# ARTICLE
□ □ □
How ptr arithmitic works??? It doesn't make any sense....

Mon Dec 5 14:17:53 UTC 2022

On Sunday, 4 December 2022 at 19:00:15 UTC, H. S. Teoh wrote:
> This is true only if you're talking about pointers in the sense 
> of pointers in assembly language.  Languages like C and D add 
> another layer of abstraction over this.
>
>
>> Another thing with pointers is that it doesn't have "types".
>
> This is where you went wrong.  In assembly language, yes, a 
> pointer value is just a number, and there's no type associated 
> with it. However, experience has shown that manipulating 
> pointers at this raw, untyped level is extremely error-prone.  
> Therefore, in languages like C or D, a pointer *does* have a 
> type.  It's a way of preventing the programmer from making 
> silly mistakes, by associating a type (at compile-time only, of 
> course) to the pointer value.  It's a way of keeping track that 
> address 1234 points to a short, and not to a float, for 
> example.  At the assembly level, of course, this type 
> information is erased, and the pointers are just integer 
> addresses.  However, at compile-type, this type exists to 
> prevent, or at least warn, the programmer from treating the 
> value at the pointed-to address as the wrong type.  This is not 
> only because of data sizes, but the interpretation of data.  A 
> 32-bit value interpreted as an int is completely different from 
> a 32-bit value interpreted as a float, for example.  You 
> wouldn't want to perform integer arithmetic on something that's 
> supposed to be a float; the result would be garbage.
>
> In addition, although in theory memory is byte-addressable, 
> many architectures impose alignment restrictions on values 
> larger than a byte. For example, the CPU may require that 
> 32-bit values (ints or floats) must be aligned to an address 
> that's a multiple of 4 bytes.  If you add 1 to an int* address 
> and try to access the result, it may cause performance issues 
> (the CPU may have to load 2 32-bit values and reassemble parts 
> of them to form the misaligned 32-bit value) or a fault (the 
> CPU may refuse to load a non-aligned address), which could be a 
> silent failure or may cause your program to be forcefully 
> terminated. Therefore, typed pointers like short* and int* may 
> not be entirely an artifact that only exists in the compiler; 
> it may not actually be legal to add a non-aligned value to an 
> int*, depending on the hardware you're running on.
□ □ □
[Excerpt from a dataset]
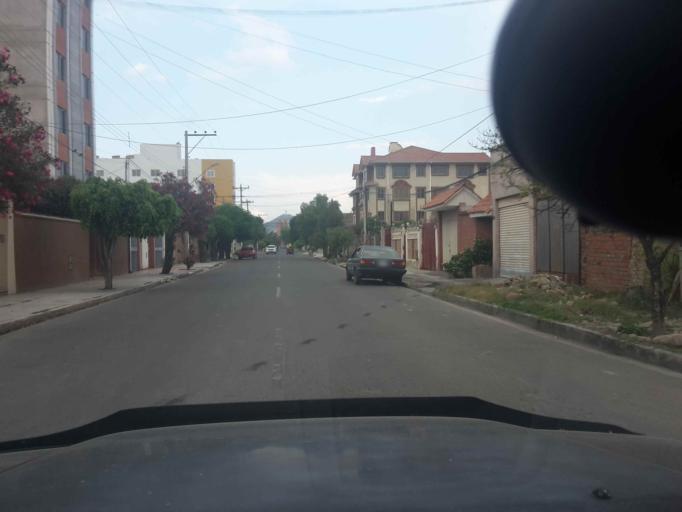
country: BO
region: Cochabamba
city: Cochabamba
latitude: -17.3804
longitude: -66.1848
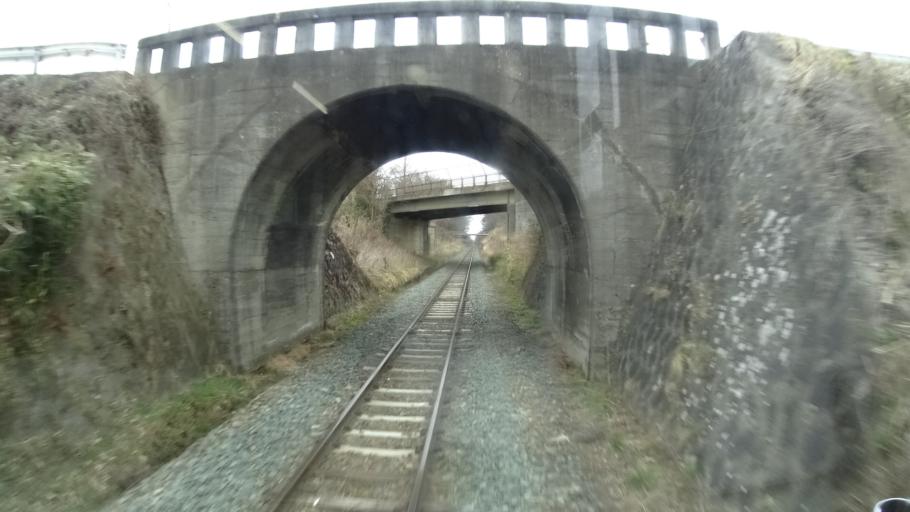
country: JP
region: Iwate
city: Hanamaki
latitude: 39.3898
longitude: 141.2219
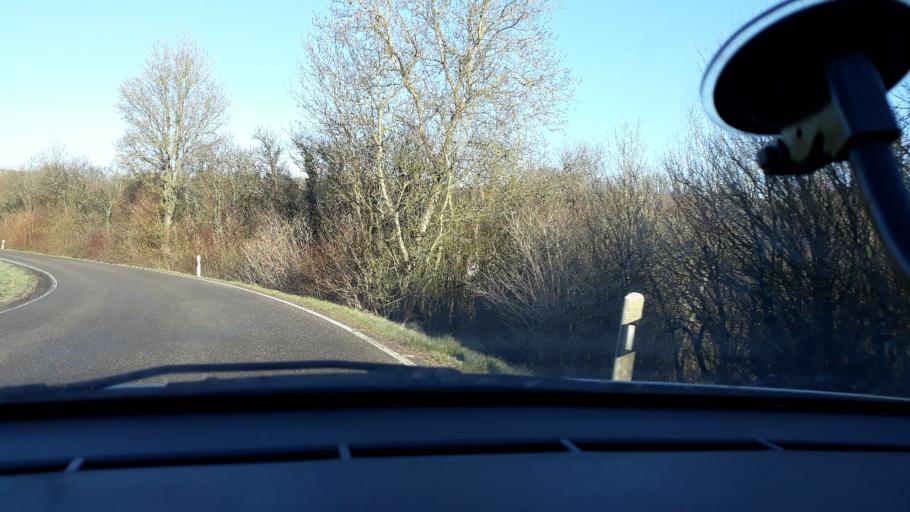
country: DE
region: Saarland
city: Blieskastel
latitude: 49.2119
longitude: 7.2315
□ □ □
# PROBLEMS TO SOLVE
[1] According to the forum post on pointer arithmetic, what alignment might a CPU require for 32-bit values?
[2] Name every programming language mentioned in the forum post on pointer arithmetic.

# EXPECTED RESULTS
[1] They must be aligned to an address that's a multiple of 4 bytes.

[2] Assembly language, C, D